What to do -> Can you rewrite the part of the book description that begins at the words "The birth of" and stops after "of sweeping redevelopment.", changing "furniture shop" to "hardware shop"?

Flatpack Festival
Film for all the senses

This Way To The Revolution
By Ian Francis with additional text by Edward Jackson
Designed by Justin Hallström
Flatpack Projects, 2019

"A great, and highly entertaining piece of social history. It throws light on the forgotten, underexplored ways in which the upheavals of the late 60s resonated far beyond the capital cities. Not just a fascinating book, but a necessary one."
Jonathan Coe, author

About the book

A beautifully mounted time-capsule, This Way To The Revolution sheds light on a host of untold stories about art, activism and survival in late 60s Birmingham. Ingredients include...

The birth of Black Sabbath
A Yoko Ono 'be-in' at the Midlands Arts Centre
An anti-racism march in the wake of 'Rivers of Blood'
The eight-day occupation of the Great Hall at Birmingham University
A biker bar in a Digbeth church
A psychedelic club above a furniture shop in Erdington
A bizarre Cilla Black film shot in Ladywood

The book features over 100 images, among them photographs by Janet Mendelsohn and Nick Hedges which capture a specific moment when the city was coming to terms with a decade of sweeping redevelopment.

Data shown ->
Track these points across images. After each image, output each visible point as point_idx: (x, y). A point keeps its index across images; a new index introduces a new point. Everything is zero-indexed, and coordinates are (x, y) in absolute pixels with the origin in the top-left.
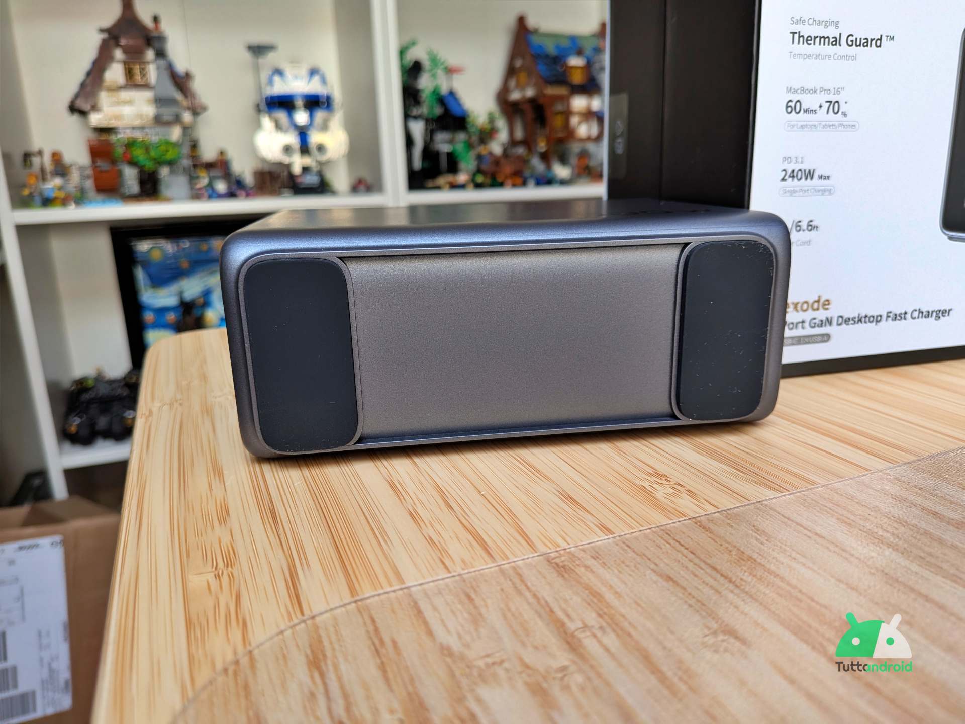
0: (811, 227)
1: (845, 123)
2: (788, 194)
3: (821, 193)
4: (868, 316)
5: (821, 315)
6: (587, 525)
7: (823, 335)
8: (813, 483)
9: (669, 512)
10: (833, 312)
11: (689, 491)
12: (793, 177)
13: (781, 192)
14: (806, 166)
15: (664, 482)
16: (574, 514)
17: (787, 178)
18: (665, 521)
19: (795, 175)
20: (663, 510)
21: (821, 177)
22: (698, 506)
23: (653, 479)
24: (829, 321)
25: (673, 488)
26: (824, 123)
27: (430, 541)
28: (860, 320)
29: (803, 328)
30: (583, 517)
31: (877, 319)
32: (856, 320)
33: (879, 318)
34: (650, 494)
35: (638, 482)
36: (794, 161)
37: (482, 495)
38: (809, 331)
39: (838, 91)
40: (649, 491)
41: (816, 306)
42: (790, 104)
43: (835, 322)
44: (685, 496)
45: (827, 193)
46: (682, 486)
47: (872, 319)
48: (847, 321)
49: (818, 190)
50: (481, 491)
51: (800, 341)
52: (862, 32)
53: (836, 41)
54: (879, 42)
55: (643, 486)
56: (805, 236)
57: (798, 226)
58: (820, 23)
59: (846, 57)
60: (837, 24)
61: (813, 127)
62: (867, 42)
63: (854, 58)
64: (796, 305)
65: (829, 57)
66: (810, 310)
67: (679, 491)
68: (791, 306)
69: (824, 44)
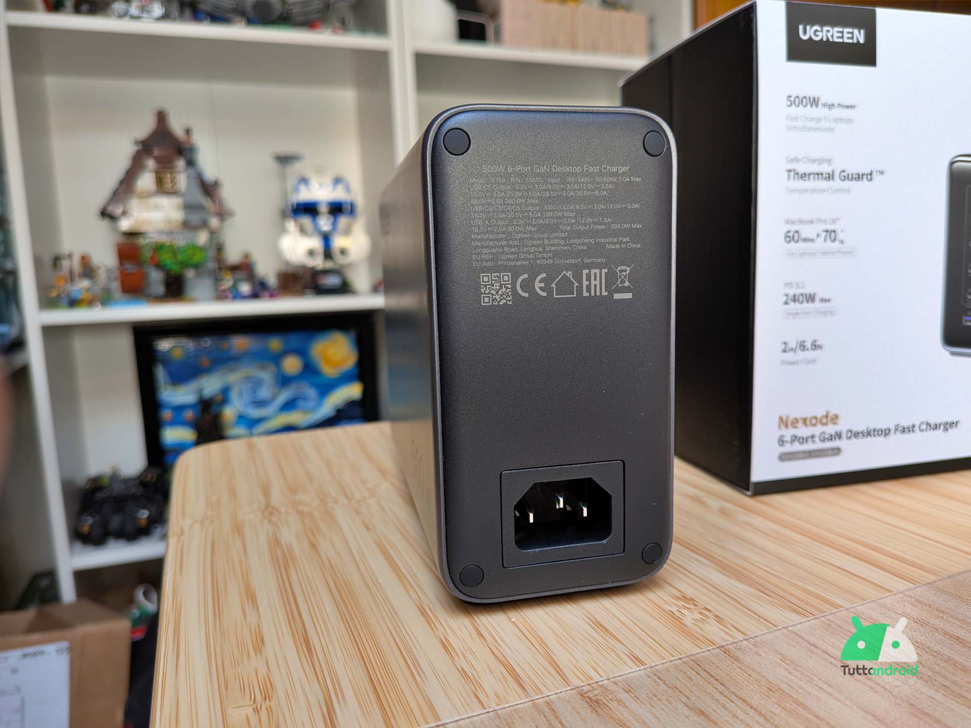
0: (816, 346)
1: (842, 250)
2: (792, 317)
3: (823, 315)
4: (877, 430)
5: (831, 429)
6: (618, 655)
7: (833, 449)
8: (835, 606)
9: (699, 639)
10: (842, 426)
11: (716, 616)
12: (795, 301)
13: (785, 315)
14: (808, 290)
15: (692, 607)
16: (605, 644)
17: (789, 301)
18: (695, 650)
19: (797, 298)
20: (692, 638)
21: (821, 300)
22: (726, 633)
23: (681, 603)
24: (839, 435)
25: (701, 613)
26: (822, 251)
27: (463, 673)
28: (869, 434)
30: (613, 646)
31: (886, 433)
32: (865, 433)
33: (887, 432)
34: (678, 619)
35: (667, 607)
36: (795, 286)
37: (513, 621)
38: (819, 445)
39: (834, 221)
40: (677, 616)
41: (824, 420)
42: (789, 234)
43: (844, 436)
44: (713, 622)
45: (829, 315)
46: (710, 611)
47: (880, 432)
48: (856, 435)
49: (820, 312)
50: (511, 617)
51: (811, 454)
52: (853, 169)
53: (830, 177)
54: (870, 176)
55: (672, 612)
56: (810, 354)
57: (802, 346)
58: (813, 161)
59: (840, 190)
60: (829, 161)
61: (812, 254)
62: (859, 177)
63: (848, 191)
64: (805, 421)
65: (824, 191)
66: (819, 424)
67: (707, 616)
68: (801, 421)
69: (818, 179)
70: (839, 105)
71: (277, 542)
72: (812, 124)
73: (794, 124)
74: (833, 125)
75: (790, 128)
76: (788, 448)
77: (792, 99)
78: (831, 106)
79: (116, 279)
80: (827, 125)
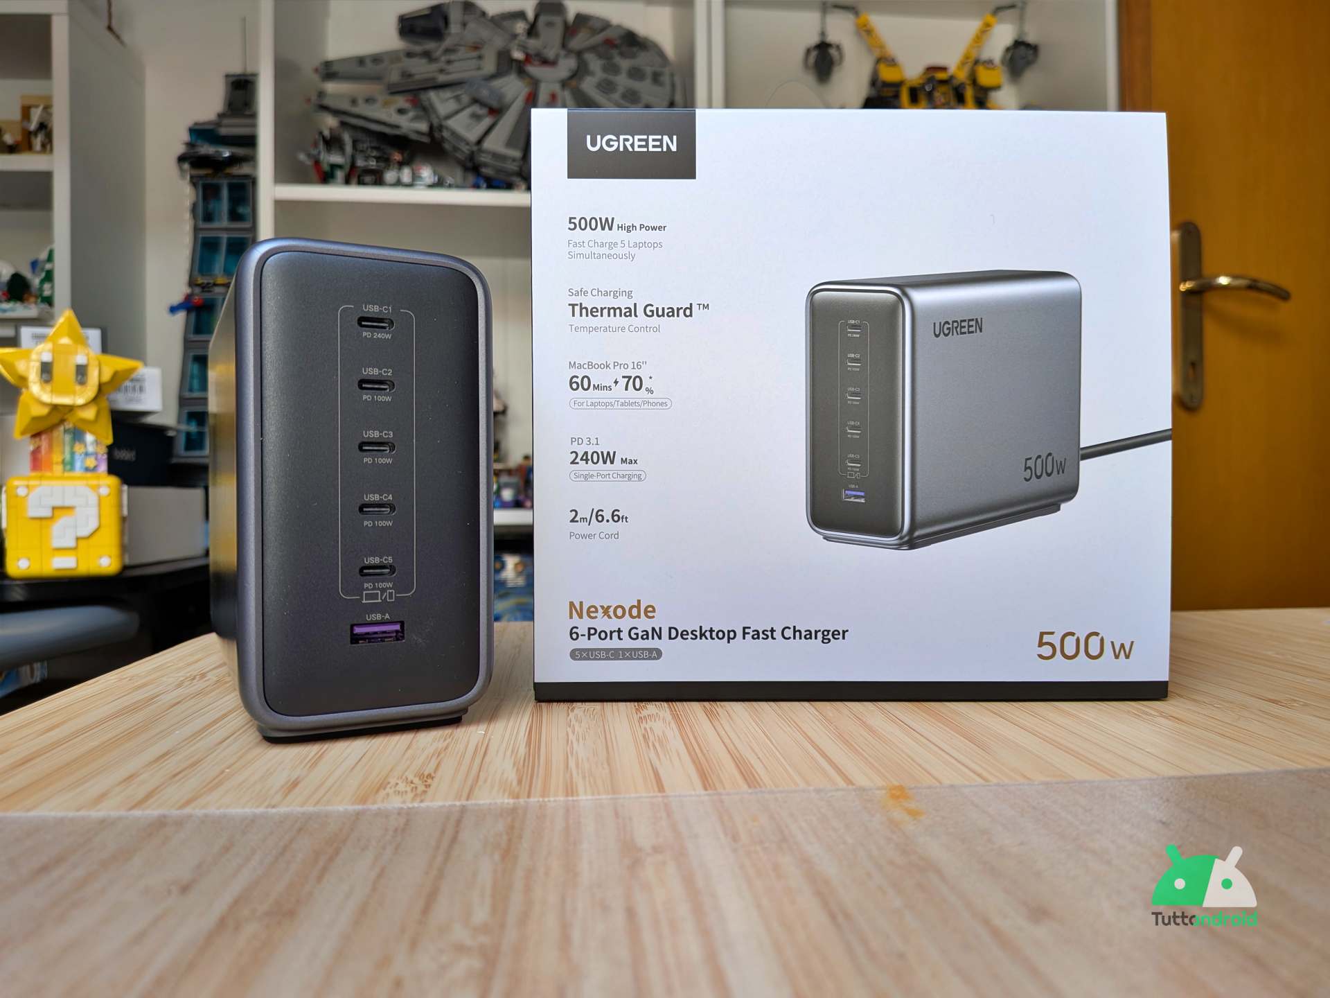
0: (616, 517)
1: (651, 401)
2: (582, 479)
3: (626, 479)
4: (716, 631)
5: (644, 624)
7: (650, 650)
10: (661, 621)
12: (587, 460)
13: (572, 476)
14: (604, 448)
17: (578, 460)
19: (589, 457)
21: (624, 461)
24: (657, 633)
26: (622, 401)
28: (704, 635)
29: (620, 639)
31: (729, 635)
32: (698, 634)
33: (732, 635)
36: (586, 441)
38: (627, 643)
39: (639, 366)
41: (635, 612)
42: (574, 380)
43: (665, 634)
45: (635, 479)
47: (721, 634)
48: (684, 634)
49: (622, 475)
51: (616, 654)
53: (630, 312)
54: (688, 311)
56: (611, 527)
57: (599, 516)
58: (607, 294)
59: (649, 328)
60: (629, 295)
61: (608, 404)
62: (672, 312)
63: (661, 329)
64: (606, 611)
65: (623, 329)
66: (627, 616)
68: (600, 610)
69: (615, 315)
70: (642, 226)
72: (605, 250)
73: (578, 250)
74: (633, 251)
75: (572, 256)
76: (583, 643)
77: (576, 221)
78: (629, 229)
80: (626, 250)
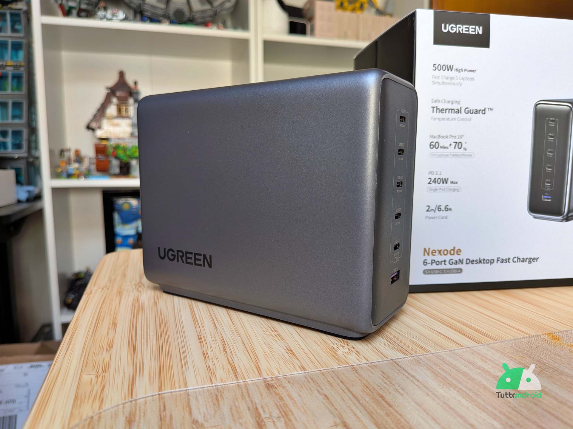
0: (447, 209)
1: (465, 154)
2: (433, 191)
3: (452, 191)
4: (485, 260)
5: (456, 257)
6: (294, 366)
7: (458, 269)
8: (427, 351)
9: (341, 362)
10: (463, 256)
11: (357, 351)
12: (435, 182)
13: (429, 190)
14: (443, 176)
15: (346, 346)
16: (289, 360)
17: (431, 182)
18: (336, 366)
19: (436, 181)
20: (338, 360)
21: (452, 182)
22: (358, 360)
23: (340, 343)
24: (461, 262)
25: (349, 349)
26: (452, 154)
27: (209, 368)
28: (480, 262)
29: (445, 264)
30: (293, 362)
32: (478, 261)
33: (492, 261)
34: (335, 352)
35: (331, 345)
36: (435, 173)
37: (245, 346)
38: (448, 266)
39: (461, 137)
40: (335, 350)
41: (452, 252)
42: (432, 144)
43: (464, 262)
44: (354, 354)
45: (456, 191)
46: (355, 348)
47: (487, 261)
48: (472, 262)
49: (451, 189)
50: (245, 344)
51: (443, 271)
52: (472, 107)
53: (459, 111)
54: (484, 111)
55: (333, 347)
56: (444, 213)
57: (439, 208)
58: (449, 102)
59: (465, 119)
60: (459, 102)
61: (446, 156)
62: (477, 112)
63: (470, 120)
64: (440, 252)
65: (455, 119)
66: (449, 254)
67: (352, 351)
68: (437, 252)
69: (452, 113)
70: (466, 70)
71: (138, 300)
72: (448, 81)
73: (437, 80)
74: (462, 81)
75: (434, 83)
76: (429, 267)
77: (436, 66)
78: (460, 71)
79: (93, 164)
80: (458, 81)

Output for this exercise ->
The birth of Black Sabbath
A Yoko Ono 'be-in' at the Midlands Arts Centre
An anti-racism march in the wake of 'Rivers of Blood'
The eight-day occupation of the Great Hall at Birmingham University
A biker bar in a Digbeth church
A psychedelic club above a hardware shop in Erdington
A bizarre Cilla Black film shot in Ladywood

The book features over 100 images, among them photographs by Janet Mendelsohn and Nick Hedges which capture a specific moment when the city was coming to terms with a decade of sweeping redevelopment.